Graduate Student Profile: Elspeth Kaiser-Derrick
Graduate Student Profile: Elspeth Kaiser-Derrick
Jun 9, 2020
This blog post is part of a series featuring graduate students affiliated with the Centre for Feminist Legal Studies to highlight their outstanding work in the feminist legal community.
Elspeth Kaiser-Derrick, Ph.D. Candidate
At our 2019 Celebration of Feminist Research Lunch, the CFLS featured the launch of a brand new book by Ph.D. candidate Elspeth Kaiser-Derrick, "Implicating the System: Judicial Discourses in the Sentencing of Indigenous Women" (University of Manitoba Press, 2019).
In her book, Elspeth problematizes judicial reasoning that characterizes alternative sentencing options, such as conditional sentencing and prison sanctions, as forms of healing, as it is often unavailable to many Indigenous women.
On March 19, 2019, feminist faculty and students came together over the lunch hour to hear Elspeth read from her book, and hard copies of this timely and important work were available for sale and provided by the UBC Bookstore.
Elspeth has also been involved with the CFLS in other ways. On January 19, 2018, she presented her work at the Roundtable of Allard Law Graduate Students: Feminist Legal Research in Progress. During the roundtable, she spoke about the increase in incarceration of Indigenous women despite legislative changes and judicial attempts to address this issue, such as s. 718.2(e) of the Criminal Code, which requires judges to consider alternatives to imprisonment for Indigenous persons where appropriate, and the Gladue case, which directs judges to consider multiple contextual factors when interpreting s. 718.2(e).

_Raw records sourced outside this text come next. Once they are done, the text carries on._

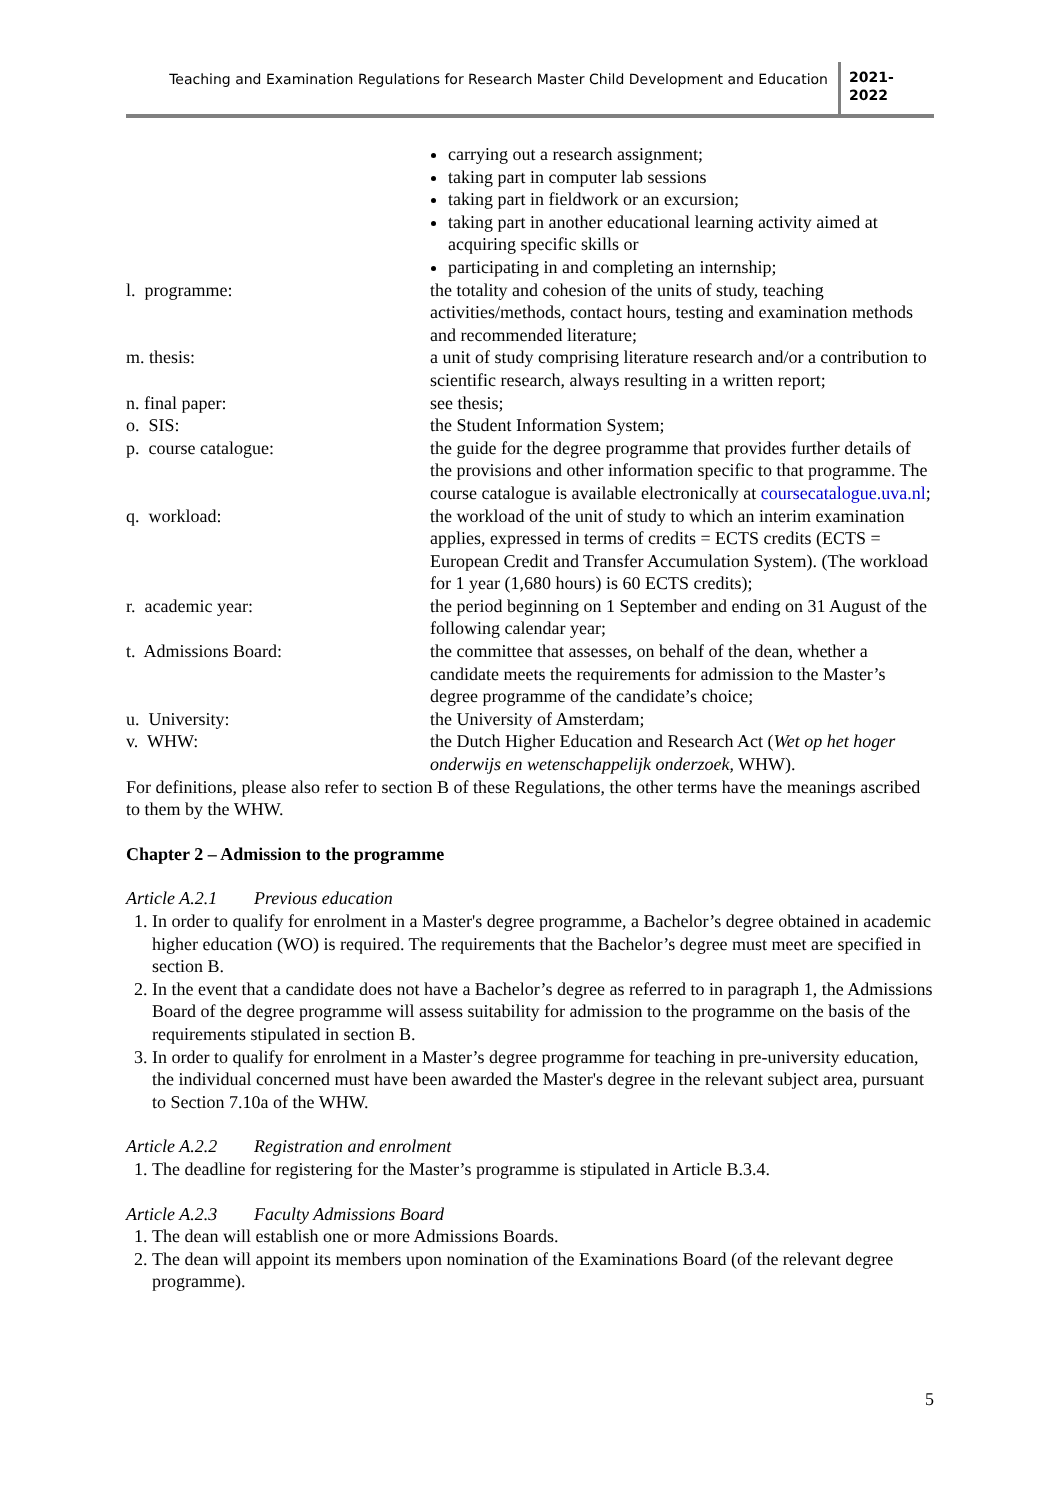Teaching and Examination Regulations for Research Master Child Development and Education
2021-
2022
carrying out a research assignment;
taking part in computer lab sessions
taking part in fieldwork or an excursion;
taking part in another educational learning activity aimed at acquiring specific skills or
participating in and completing an internship;
l. programme: the totality and cohesion of the units of study, teaching activities/methods, contact hours, testing and examination methods and recommended literature;
m. thesis: a unit of study comprising literature research and/or a contribution to scientific research, always resulting in a written report;
n. final paper: see thesis;
o. SIS: the Student Information System;
p. course catalogue: the guide for the degree programme that provides further details of the provisions and other information specific to that programme. The course catalogue is available electronically at coursecatalogue.uva.nl;
q. workload: the workload of the unit of study to which an interim examination applies, expressed in terms of credits = ECTS credits (ECTS = European Credit and Transfer Accumulation System). (The workload for 1 year (1,680 hours) is 60 ECTS credits);
r. academic year: the period beginning on 1 September and ending on 31 August of the following calendar year;
t. Admissions Board: the committee that assesses, on behalf of the dean, whether a candidate meets the requirements for admission to the Master’s degree programme of the candidate’s choice;
u. University: the University of Amsterdam;
v. WHW: the Dutch Higher Education and Research Act (Wet op het hoger onderwijs en wetenschappelijk onderzoek, WHW).
For definitions, please also refer to section B of these Regulations, the other terms have the meanings ascribed to them by the WHW.
Chapter 2 – Admission to the programme
Article A.2.1 Previous education
1. In order to qualify for enrolment in a Master's degree programme, a Bachelor’s degree obtained in academic higher education (WO) is required. The requirements that the Bachelor’s degree must meet are specified in section B.
2. In the event that a candidate does not have a Bachelor’s degree as referred to in paragraph 1, the Admissions Board of the degree programme will assess suitability for admission to the programme on the basis of the requirements stipulated in section B.
3. In order to qualify for enrolment in a Master’s degree programme for teaching in pre-university education, the individual concerned must have been awarded the Master's degree in the relevant subject area, pursuant to Section 7.10a of the WHW.
Article A.2.2 Registration and enrolment
1. The deadline for registering for the Master’s programme is stipulated in Article B.3.4.
Article A.2.3 Faculty Admissions Board
1. The dean will establish one or more Admissions Boards.
2. The dean will appoint its members upon nomination of the Examinations Board (of the relevant degree programme).
5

Elspeth describes her use of the victimization-criminalization continuum in assessing sentencing decisions involving Indigenous women, but cautions that the use of feminist methods can be problematic when applied to systems that are not themselves feminist, meaning institutions that do not have feminist mandates or practices such as the criminal justice system. She cites research involving feminist methods used in the prison context, such as the idea of "women-centred corrections" in the 1990s, which in many ways produced further harm to incarcerated women. By highlighting this issue, she hopes that "such concerns only serve to try to inspire feminist work that is resistant to being absorbed and misappropriated in this way."
In her work, Elspeth emphasizes the need for contextual analyses in sentencing. By using the victimization-criminalization continuum, she aims to highlight how incarceration is particularly detrimental to Indigenous women, and that the s. 718.2(e) sentencing analysis should incorporate broader impacts of colonization, not just individualized factors. During her talk, she also emphasizes that the victimization-criminalization continuum is not meant to be determinative, and recognizes Indigenous women's agency despite limited choices due to external, structural circumstances such as colonization. Elspeth concludes the talk by explaining that the focus of her research is not to focus on "Indigenous women in an individualized way, but instead on the system itself in terms of how judges were characterizing and ultimately sanctioning the the women."
The CFLS congratulates Elspeth on her incredible work and the publication of her book!